Schuster Meike, Madueke-Laveaux Obianuju Sandra, Mackeen A Dhanya, Feng Wen, Paglia Michael J
Department of Maternal-Fetal Medicine, Women's Health Service Line, Geisinger Health System, Danville, PA.
Department of Obstetrics and Gynecology, Columbia University, New York, NY.
Am J Obstet Gynecol. 2016 Oct;215(4):492.e1-6. doi: 10.1016/j.ajog.2016.05.005. Epub 2016 May 10.

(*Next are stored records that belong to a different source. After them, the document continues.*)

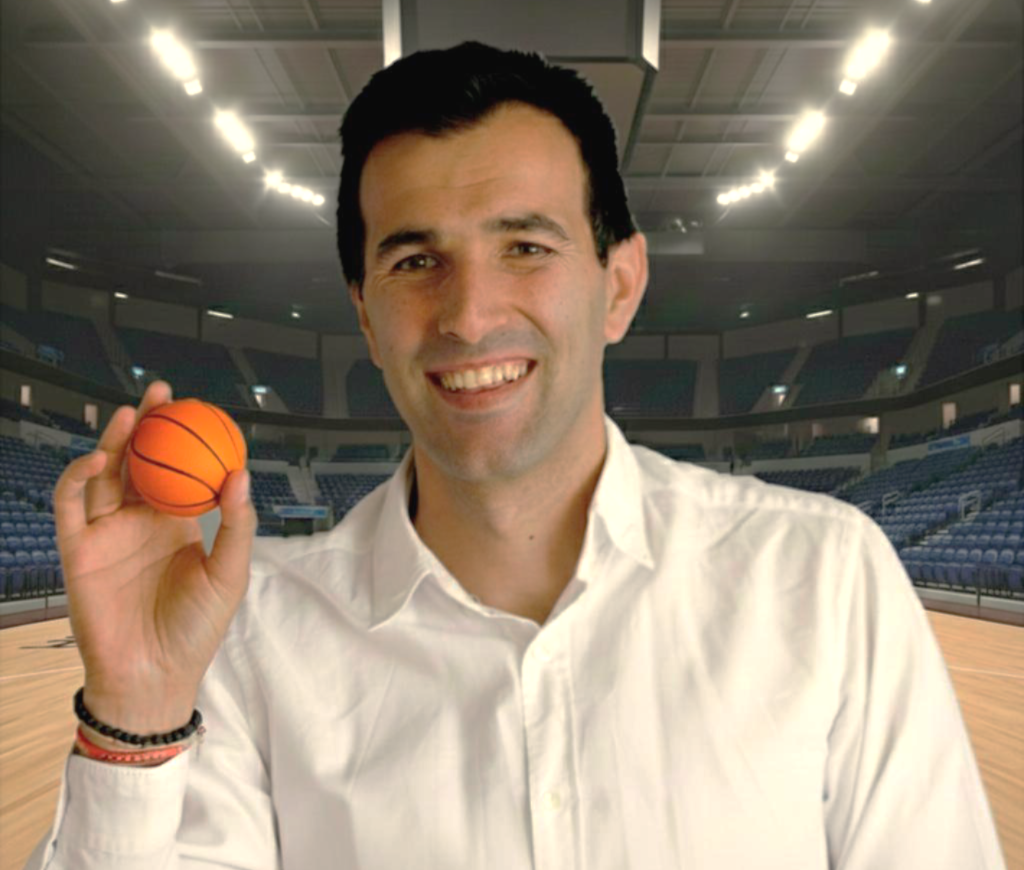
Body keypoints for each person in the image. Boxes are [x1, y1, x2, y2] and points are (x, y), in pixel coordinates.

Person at [28, 41, 1005, 869]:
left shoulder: (826, 580)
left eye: (526, 247)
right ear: (367, 318)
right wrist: (137, 712)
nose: (469, 314)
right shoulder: (248, 641)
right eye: (415, 262)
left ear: (619, 286)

Obesity in pregnancy has an impact on both the mother and the fetus. To date, no universal protocol has been established to guide the management of pregnancy in obese woman. In April 2011, the Geisinger Maternal-Fetal Medicine Department implemented an obesity protocol in which women meeting the following criteria were delivered by their estimated due dates: (1) class III obese or (2) class II obese with additional diagnoses of a large-for-gestational-age fetus or pregnancy complicated by gestational diabetes or (3) class I obese with large-for-gestational-age and gestational diabetes.
We sought to assess the impact of this protocol on the rate of cesarean deliveries in obese women.
We performed a retrospective cohort study of 5000 randomly selected women who delivered at Geisinger between January 2009 and September 2013, excluding those who delivered in 2011. The data were stratified into obese and nonobese and divided into before protocol and after protocol. Comparison across all groups was accomplished using Wilcoxon rank sum and Pearson's χ(2) tests. Potential confounders were controlled for using logistic regression.
The cesarean delivery rate in the obese/after protocol group was 10.8% lower than in the obese/before protocol group (42.4% vs 31.6%, respectively; P < .0001). In addition, when controlling for age, race, smoking status, preeclampsia, gestational diabetes, and intrauterine growth restriction, obese women were 37% less likely to have a cesarean delivery after the protocol than they were before (odds ratio, 0.63; 95% confidence interval, 0.52, 0.76, P < .0001).
Implementation of a maternal-fetal medicine obesity protocol did not increase the rate of cesarean deliveries in obese women. On the contrary, obese women were less likely to have a cesarean delivery after implementation of the protocol.
妊娠期肥胖对母亲和胎儿均有影响。迄今为止,尚未建立通用方案来指导肥胖女性的孕期管理。2011年4月,盖辛格母婴医学科实施了一项肥胖方案,符合以下标准的女性按其预计预产期分娩:(1)Ⅲ级肥胖;或(2)Ⅱ级肥胖且伴有巨大胎儿或妊娠期糖尿病合并妊娠的额外诊断;或(3)Ⅰ级肥胖且伴有巨大胎儿和妊娠期糖尿病。
我们试图评估该方案对肥胖女性剖宫产率的影响。
我们对2009年1月至2013年9月在盖辛格分娩的5000名随机选择的女性进行了回顾性队列研究,排除2011年分娩的女性。数据分为肥胖组和非肥胖组,并分为方案实施前和方案实施后。使用Wilcoxon秩和检验和Pearson卡方检验对所有组进行比较。使用逻辑回归控制潜在混杂因素。
肥胖/方案实施后组的剖宫产率比肥胖/方案实施前组低10.8%(分别为42.4%和31.6%;P<.0001)。此外,在控制年龄、种族、吸烟状况、先兆子痫、妊娠期糖尿病和胎儿生长受限后,肥胖女性在方案实施后进行剖宫产的可能性比之前低37%(比值比,0.63;95%置信区间,0.52,0.76,P<.0001)。
实施母婴医学肥胖方案并未增加肥胖女性的剖宫产率。相反,方案实施后肥胖女性进行剖宫产的可能性较小。